When Krug's masters blended the most recent Grande Cuvée in the spring of 2012, they blended a total of 191 different wines (from 191 different small vineyards), from 13 different vintages, the oldest one going back to 1995.
Now, that brand-new Grande Cuvée blend has just gone into single Champagne bottles, with a little extra yeast, so the wines can ferment a second time in the bottles, which is what creates the bubbles. Six years from now, the bottles will be disgorged -- a key process in which the capsule sealing the bottle is removed, dead yeast cells are extracted, and the bottle is cleaned up and sold as Krug Grande Cuvée. It will not have a vintage date on the label.
Until now, if you saw Krug Grande Cuvée in a wine shop or on a restaurant list, you had no idea when it was made. Do you have a wine in front of you made 20 years ago? Do you have a wine made six years ago? You couldn't know, thereby impairing your ability to make a purchase judgment. For make no mistake about it: though Grande Cuvée is not a vintage wine, it is a major wine that clearly deserves understanding from the consumer! Young Champagne is fruitier; old Champagne has more of a toasty character. As with other wines, young or old makes a big difference!
This is exactly what Krug has fixed. Beginning in 2011, Krug is now placing a small "ID Code" on the back label of every bottle of Krug Grande Cuvée, toward the left, about mid-label. In all new Grande Cuvées you will see a number like this:
What matters are the first three numbers right after "ID." The "2" that you see here indicates that the wine was disgorged -- prepared for the market -- in spring, or the second quarter. The "11" that you see here indicates that the wine was disgorged in 2011. So, the ID Code above means:
"This Champagne was disgorged and prepared for market in April, May or June 2011."
Now, if you're at home, you can go to the Krug website, enter the full ID Code (including the last three digits), and get all the details about the bottle you're considering. Or, if you're simply in a wine shop or restaurant, without cyber access, you can pretty much infer everything from the ID Code on the bottle. We can guess, knowing how Krug works, that the wine was probably blended six years before the disgorgement date (spring 2011) from a large percentage of grapes grown in the 2004 harvest! If you wanted to think of this as a kind of 2004 Champagne, you wouldn't be too far off.

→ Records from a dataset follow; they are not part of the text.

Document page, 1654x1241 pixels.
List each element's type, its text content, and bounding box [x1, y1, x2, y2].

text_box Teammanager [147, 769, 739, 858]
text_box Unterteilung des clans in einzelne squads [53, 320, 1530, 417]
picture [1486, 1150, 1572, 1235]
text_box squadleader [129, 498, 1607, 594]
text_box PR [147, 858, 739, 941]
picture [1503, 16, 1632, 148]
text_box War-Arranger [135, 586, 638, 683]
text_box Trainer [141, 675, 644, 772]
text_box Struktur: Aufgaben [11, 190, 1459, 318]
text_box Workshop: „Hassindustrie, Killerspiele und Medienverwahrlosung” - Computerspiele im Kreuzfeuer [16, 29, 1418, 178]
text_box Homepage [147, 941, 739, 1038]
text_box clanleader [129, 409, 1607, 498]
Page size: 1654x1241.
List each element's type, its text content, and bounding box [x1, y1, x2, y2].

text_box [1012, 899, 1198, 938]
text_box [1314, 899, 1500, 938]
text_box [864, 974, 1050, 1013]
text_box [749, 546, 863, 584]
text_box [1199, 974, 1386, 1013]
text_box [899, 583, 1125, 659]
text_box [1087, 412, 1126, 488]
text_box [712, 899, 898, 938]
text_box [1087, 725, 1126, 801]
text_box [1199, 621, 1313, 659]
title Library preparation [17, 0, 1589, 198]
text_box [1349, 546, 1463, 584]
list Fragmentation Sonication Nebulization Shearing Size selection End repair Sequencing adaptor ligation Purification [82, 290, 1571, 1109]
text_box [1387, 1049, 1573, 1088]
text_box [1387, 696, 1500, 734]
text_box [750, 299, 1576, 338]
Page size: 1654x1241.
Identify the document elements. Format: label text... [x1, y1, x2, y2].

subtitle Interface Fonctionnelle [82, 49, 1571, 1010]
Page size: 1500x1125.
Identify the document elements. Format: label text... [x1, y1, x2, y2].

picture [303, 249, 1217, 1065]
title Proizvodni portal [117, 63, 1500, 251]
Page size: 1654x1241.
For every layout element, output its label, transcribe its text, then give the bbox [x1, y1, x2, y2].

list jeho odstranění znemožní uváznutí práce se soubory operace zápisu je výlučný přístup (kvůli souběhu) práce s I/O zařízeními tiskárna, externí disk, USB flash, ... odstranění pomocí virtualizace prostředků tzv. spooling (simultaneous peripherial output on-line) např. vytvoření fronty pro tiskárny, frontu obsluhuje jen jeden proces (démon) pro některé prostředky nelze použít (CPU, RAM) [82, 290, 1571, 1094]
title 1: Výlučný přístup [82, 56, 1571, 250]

Et puis, voila! The wine without a vintage on the label has, in fact, picked up a kind of vintage indication! Other houses may or may not follow suit now that Krug has broken through -- but, at the very least, by allowing the consumer to easily calculate the age of a Brut without a vintage, Krug has fired the first volley in an historic movement toward greater consumer understanding.
Once again, however, they have done more than that. Krug is making a very non-French statement that your bottle of Krug Champagne, though it has no vintage, is age-worthy, is worthy of lining up against other Krug Grande Cuvées and making comparisons. It is an article of faith in the Champagne industry that their non-vintage Bruts, year in and year out, are the same, consistent, that the blenders have maintained the house style. Well, yes, styles may be similar, but the wines cannot be the same. "Our Grande Cuvées," says Margareth Henriquez, President and CEO of Krug, "are like opera productions. Yes, every year, the opera house may present the same opera. But if you sit in the house one year, then again the next year. You know the two performances cannot be the same."
I'll drink to that, ami -- right out of my opera glasses.